AI is moving into HR at a speed that raises an uncomfortable question: do companies still need humans to run human resources? One in three firms expect AI will fully manage their hiring by 2026. Already, nearly 60% use AI for résumé screening, candidate communications, or even direct interviews. At RingCentral, HR head Alvin Lam says his team can lose more staff and still “deliver the same level of service” thanks to chatbots and automation. JPMorgan Chase, Salesforce, and Amazon are telling investors the same story: headcount reductions and productivity gains are coming as AI tools advance.
The AI revolution will cut nearly $1 trillion a year out of S&P 500 budgets, Morgan Stanley says—largely from agents and robots doing human jobs. (Fortune)
For HR leaders, the tension is acute. They are being told to deploy AI to cut costs while also serving as the “people champions” inside their organizations. In practice, that often means automating repetitive work, like policy inquiries or scheduling, while staff handle more complex, sensitive issues. IBM’s AskHR now fields 94% of employee questions automatically. But regulatory and legal risks loom: lawsuits against Workday allege discrimination in algorithmic hiring, and California is considering a “No Robo Bosses Act” to ensure human oversight in promotions and firings.
The HR function itself has become a proving ground for how AI will reshape corporate structures. HR departments have been early adopters of generative AI but are now seeing some of the steepest declines in hiring for their own teams.
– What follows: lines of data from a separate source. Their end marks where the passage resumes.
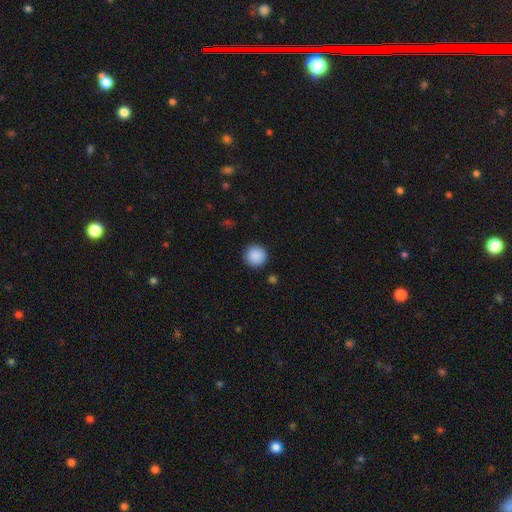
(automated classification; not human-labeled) smooth-or-featured: smooth: 89% | star or artifact: 8% | featured or disk: 3%
  how-rounded: round: 96% | in between: 3% | cigar-shaped: 1%
  merging: none: 91% | minor disturbance: 6% | major disturbance: 2% | merger: 1%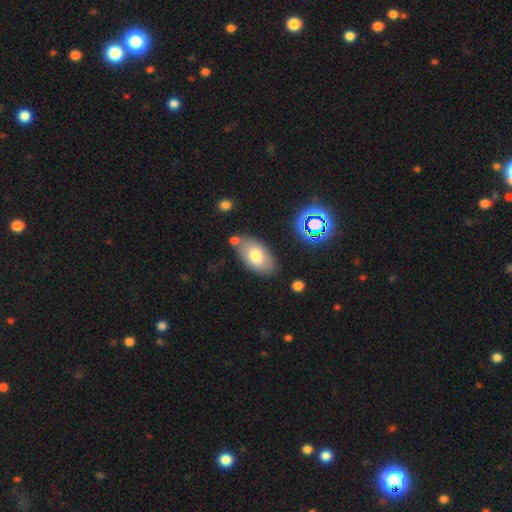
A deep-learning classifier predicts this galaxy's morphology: smooth-or-featured: smooth: 71% | featured or disk: 21% | star or artifact: 9%
  how-rounded: in between: 93% | round: 5% | cigar-shaped: 2%
  merging: none: 71% | minor disturbance: 15% | merger: 9% | major disturbance: 4%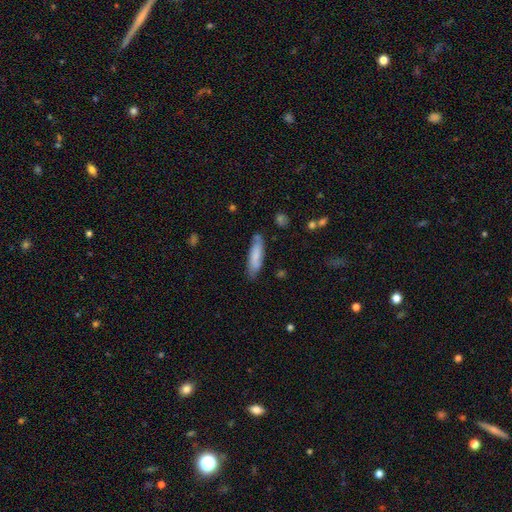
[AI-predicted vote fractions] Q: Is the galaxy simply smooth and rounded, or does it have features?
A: smooth — 69%.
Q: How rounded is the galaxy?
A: cigar-shaped — 58%.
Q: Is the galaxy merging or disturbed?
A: none — 75%.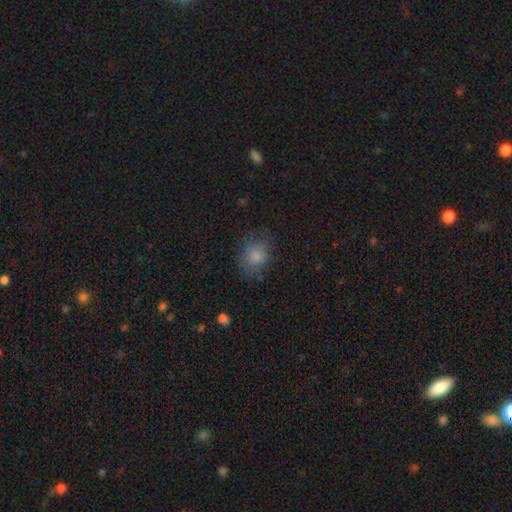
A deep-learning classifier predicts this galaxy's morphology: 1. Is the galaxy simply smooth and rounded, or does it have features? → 79% smooth, 11% star or artifact, 10% featured or disk.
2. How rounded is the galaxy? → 60% round, 39% in between, 1% cigar-shaped.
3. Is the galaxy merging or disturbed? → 67% none, 21% minor disturbance, 10% major disturbance, 1% merger.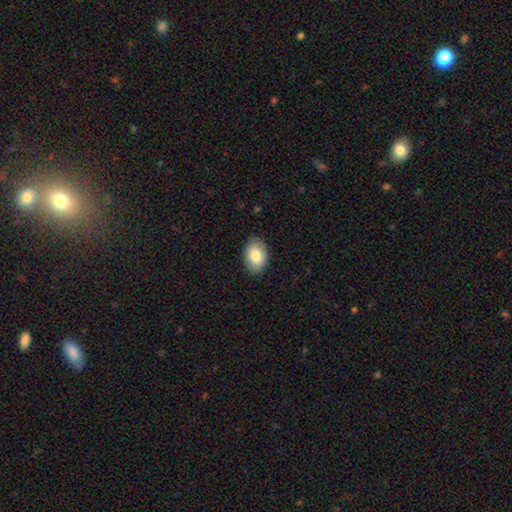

At IBM, HR spending is down 40% in four years, and McKinsey ranks HR among the top business units reporting cost savings from generative AI. Some leaders, like Moderna’s Tracey Franklin, are going further, merging HR and technology into a single function aimed at redesigning how tasks, information, and decisions get done.
What happens next depends on whether HR leaders can demonstrate their value. As Laszlo Bock, Google’s former HR chief, puts it, the test is whether they prove to be “the secret police of corporations” or true advocates for employees. With AI poised to automate as much as 80% of HR tasks, the remaining 20%, the most sensitive and human-centered work, will determine whether HR remains a vital part of corporate life or fades into an AI-administered back office.
AI agents comes for management
Employees are warming to the idea of AI not just as a tool but as a boss. Surveys show 38% would rather have an AI manager than a human, and nearly half say they trust AI more than their coworkers. C-suite leaders are even more open, with half saying they would prefer AI managers themselves. This blurring of roles reflects how quickly “agents,” AI systems that can act autonomously and not just generate text, are becoming embedded in workflows.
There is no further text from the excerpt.